Wu James J, Seco Michael, Medi Caroline, Semsarian Chris, Richmond David R, Dearani Joseph A, Schaff Hartzell V, Byrom Michael J, Bannon Paul G
Sydney Medical School, The University of Sydney, Sydney, Australia.
The Baird Institute of Applied Heart & Lung Surgical Research, Sydney, Australia.
Biophys Rev. 2015 Mar;7(1):117-125. doi: 10.1007/s12551-014-0153-3. Epub 2015 Jan 10.

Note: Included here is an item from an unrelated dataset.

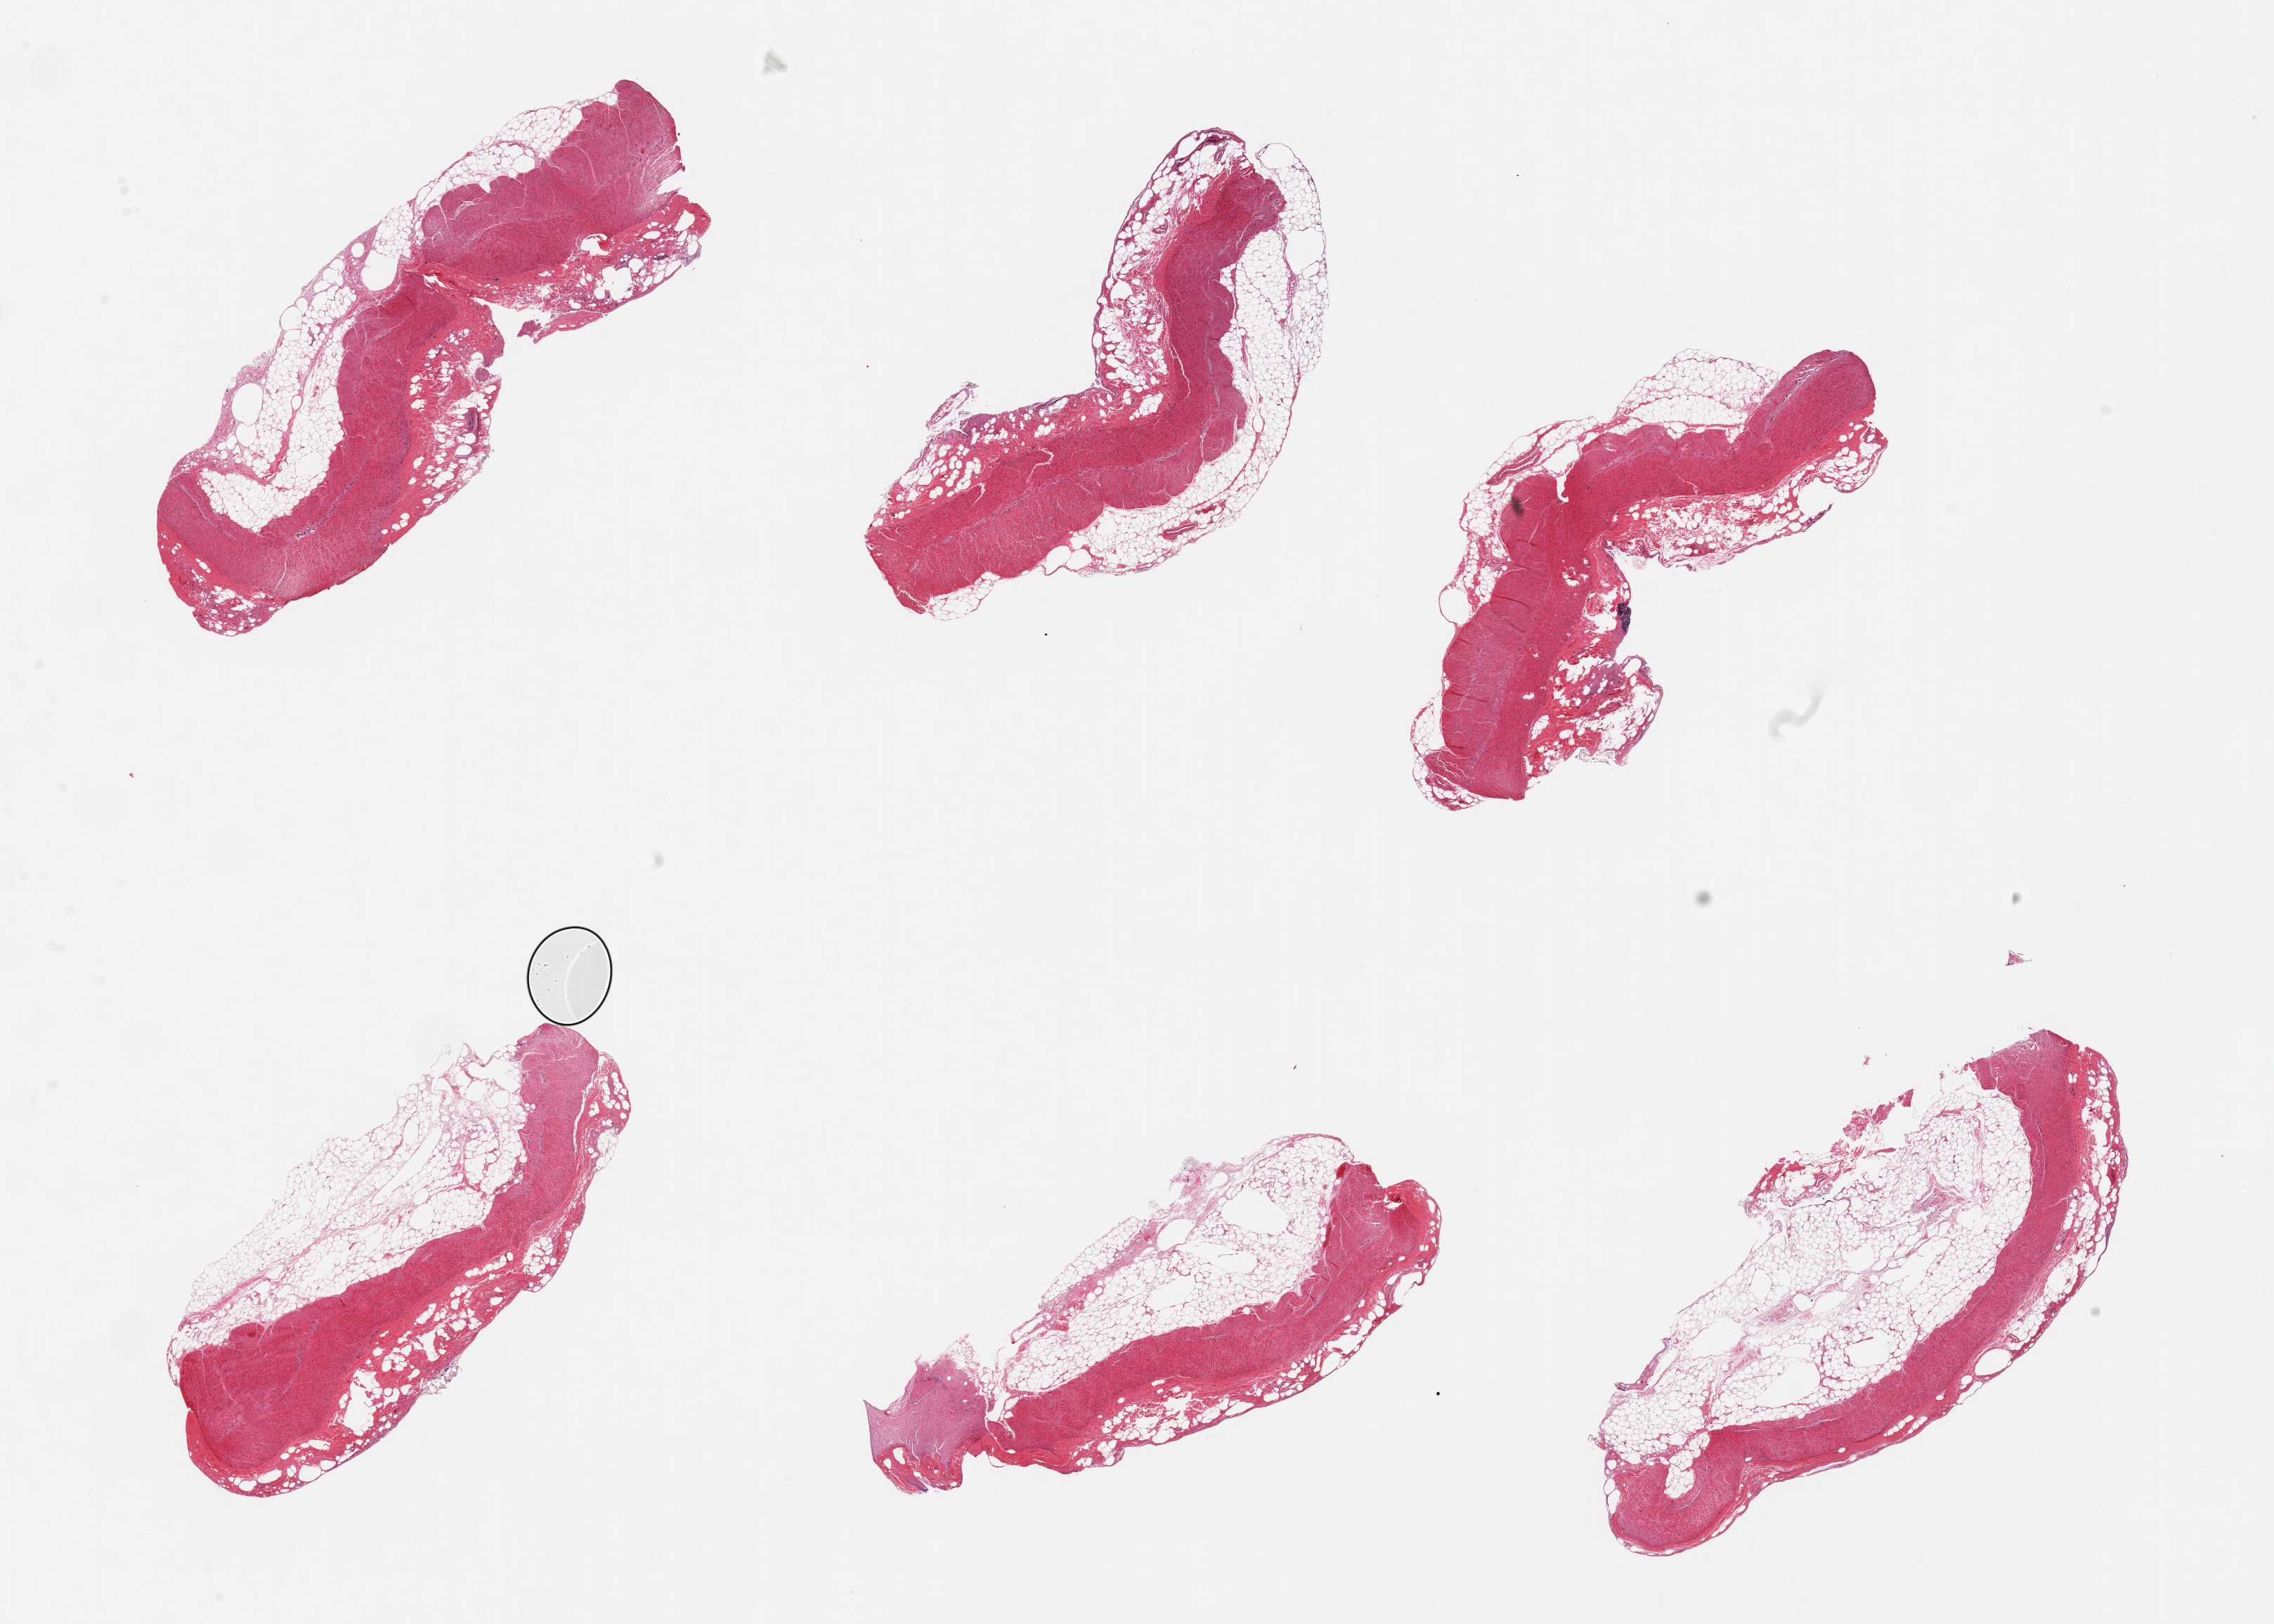
Whole-slide image, haematoxylin and eosin stain — whole scanned area (about 25.6 x 18.3 mm, acquisition: 20x scan) shown as a low-resolution overview, PAXgene-fixed paraffin-embedded (PFPE) section, section of sigmoid colon (target tissue), donor tissue sample.
- reviewer comment on this tissue sample: 6 pieces; large amount of fat on both sides (adventitia and submucosa) measuring up to 2.5 mm and thicker than the muscularis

Hypertrophic cardiomyopathy (HCM) is a genetically determined cardiac disease characterised by otherwise unexplained myocardial hypertrophy of the left ventricle, and may result in left ventricular outflow tract obstruction. It is the most common cause of sudden cardiac death in young adults due to arrhythmias. Septal myectomy is a surgical treatment for HCM with moderate to severe outflow tract obstruction, and is indicated for patients with severe symptoms refractory to medical therapy. The surgical approach involves obtaining access to the interventricular septum via transaortic, transapical or transmitral approaches, and excising a portion of the hypertrophied myocardium to relieve the outflow tract obstruction. Large, contemporary series from centres experienced in septal myectomy patients have demonstrated a low early mortality of <2 %, excellent long-term survival that matches the general population, and durable relief of symptoms.
肥厚型心肌病(HCM)是一种由基因决定的心脏疾病,其特征是左心室出现无法用其他原因解释的心肌肥厚,并且可能导致左心室流出道梗阻。它是年轻成年人因心律失常导致心源性猝死的最常见原因。室间隔心肌切除术是治疗伴有中度至重度流出道梗阻的肥厚型心肌病的一种手术方法,适用于药物治疗难以控制严重症状的患者。手术方式包括通过经主动脉、经心尖或经二尖瓣途径进入室间隔,切除一部分肥厚的心肌以缓解流出道梗阻。来自有室间隔心肌切除术经验的中心的大型当代系列研究表明,早期死亡率低,<2%,长期生存率极佳,与普通人群相当,且症状缓解持久。